Below are the records to transcribe exactly; do not include any images.
==================================================
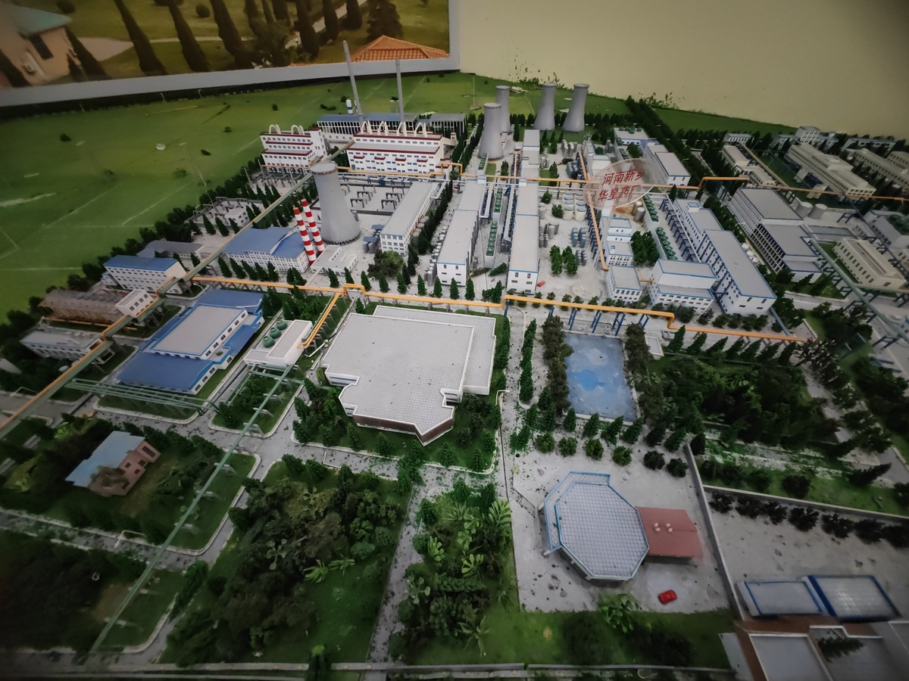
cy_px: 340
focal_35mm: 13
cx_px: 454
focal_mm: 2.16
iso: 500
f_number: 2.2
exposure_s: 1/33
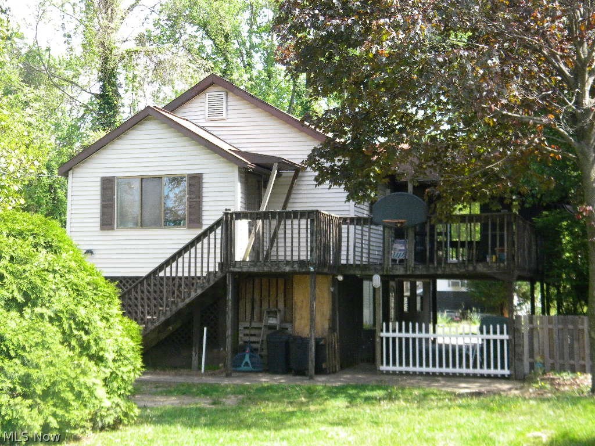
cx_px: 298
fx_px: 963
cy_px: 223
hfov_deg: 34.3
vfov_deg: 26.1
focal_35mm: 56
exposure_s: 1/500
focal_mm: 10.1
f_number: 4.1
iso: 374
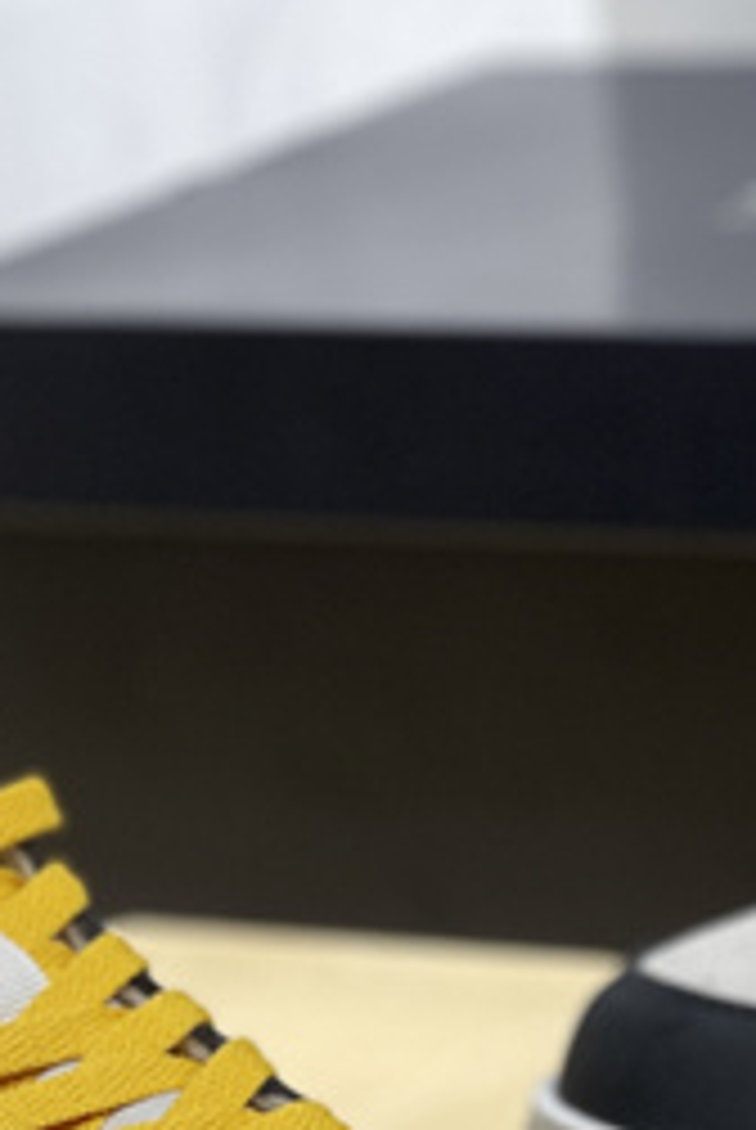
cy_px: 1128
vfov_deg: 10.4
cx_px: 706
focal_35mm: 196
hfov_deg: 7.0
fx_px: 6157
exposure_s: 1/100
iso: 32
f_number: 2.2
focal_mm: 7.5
==================================================
(Reply):
cy_px: 340
focal_35mm: 13
cx_px: 454
focal_mm: 2.16
iso: 500
f_number: 2.2
exposure_s: 1/33
cx_px: 298
fx_px: 963
cy_px: 223
hfov_deg: 34.3
vfov_deg: 26.1
focal_35mm: 56
exposure_s: 1/500
focal_mm: 10.1
f_number: 4.1
iso: 374
cy_px: 1128
vfov_deg: 10.4
cx_px: 706
focal_35mm: 196
hfov_deg: 7.0
fx_px: 6157
exposure_s: 1/100
iso: 32
f_number: 2.2
focal_mm: 7.5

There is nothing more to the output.